C
hissà se il movimento gay, lesbiche e trans quando ha scelto la bandiera arcobaleno quale proprio emblema ha pensato alla canzone che canta Dorothy nel “Mago di Oz”: Over the Rainbow? Probabilmente no.
Questa bandiera del resto ha già una sua lunga storia; dal movimento hippy californiano degli Anni Sessanta alle manifestazioni popolari contro la guerra e per la pace degli Anni Ottanta, sono diversi i gruppi e le aggregazioni che hanno issato questa sequenza di colori come proprio stendardo. L’hanno fatto per ricordare che l’arcobaleno è un fenomeno fisico che appare là dove cessano le implacabili piogge, com’era accaduto allo stesso Noè nel momento in cui, dopo il Diluvio universale, cercava di toccare la terra ferma per ricominciare la vita sulla faccia della Terra invasa dalle acque con il suo vascello di creature a coppie. Le famiglie arcobaleno, che sono scese in piazza per manifestare a favore delle unione civili hanno molta voglia di andare al di là di questo simbolo, come canta Dorothy, Noè compreso, e di entrare in una vita quotidiana fatta di una sicurezza garantita dalla legge, qualcosa di molto normale, dove la parola ha un significato letterale: vivere in una norma sancita e uguale per tutti.
Quello che appare oggi in gioco nella estremizzazione del problema delle «unioni civili» è il tema della identità là dove, ci ricordano gli antropologi, l’identità è sempre una costruzione culturale. Appena una società intende costruire una propria identità intorno a un valore – in questo caso «la famiglia» – immediatamente s’imbatte in un problema di alterità. L’identità si costruisce a scapito della alterità, combattendo l’alterità, riducendo quelle che sono le possibili potenzialità alternative, ha scritto Francesco Remotti in un libro che andrebbe letto e meditato: Contro l’identità (Laterza). Per quanto l’identità respinga, l’alterità risorge in modo prepotente e invincibile. Non c’è dubbio che le famiglie arcobaleno costituiscono un’alterità rispetto a quella che è l’identità famigliare dominante nella nostra società. Ricordando quanto ha scritto un’altra antropologa, Mary Douglas, ogni tentativo di purificazione reca con sé l’idea di impurità, di sporco. Non esiste l’impuro di per sé, ma solo in rapporto a un ordine che lo istituisce come tale, per opposizione. Nello scontro in corso intorno alle unioni omosessuali la coppia puro/impuro è una sorta di non detto, dal momento che c’è la tendenza a stabilire la norma e contemporaneamente l’anormalità, la purezza cui corrisponderebbe l’impurità. Tutto questo è una costruzione sociale. Non esiste un’identità umana unica e incontrovertibile, una norma stabilita una volta per tutte.

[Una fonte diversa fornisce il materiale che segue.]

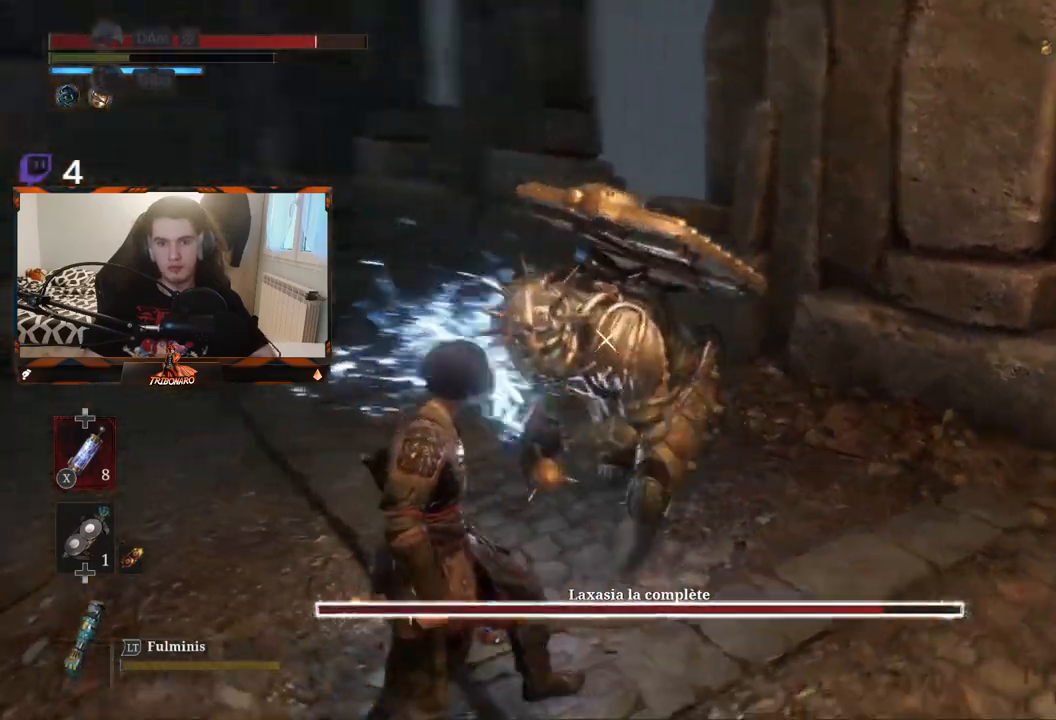
{"buttons": [], "left_stick": "down", "right_stick": "center", "events": [[133, "B", "down"], [267, "B", "up"], [467, "left_stick", "down"]]}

In un suo articolo di qualche anno fa, che oggi si legge in un libro recente, Siamo tutti cannibali (il Mulino), Claude Lévi-Strauss ha mostrato come non sia affatto la consanguineità a fondare la famiglia. Il grande etnologo francese fa l’esempio di società in cui la famiglia è composta di un fratello e di una sorella e nessun padre: tutti i figli avuti dalla donna sono stati concepiti con partner diversi, ma ne fanno integralmente parte e sono allevati dai fratelli; in un’altra una donna sterile può essere considerata un uomo e sposare un’altra donna e allevare con lei i figli. Altre ancora hanno abolito la categoria del marito e si sono fondate su forme di struttura famigliare che esclude quella biologica puntando piuttosto sul legame sociale. Le famiglie arcobaleno rappresentano una diversità e una ricchezza che gli antropologi si guarderebbero bene di respingere. Non sono la maggioranza nella nostra società, non costituiscono a loro volta una norma, ma appunto una diversità, quella di cui abbiamo bisogno per costruire la nostra stessa identità prevalente. I colori con cui hanno sfilato nelle città italiane sono il segno di una pluralità rispetto ai vessilli monocromatici che dominano il nostro Occidente. Non delle aberrazioni, bensì alterità. Over the Rainbow, canta Dorothy. Proviamo ad andare davvero oltre.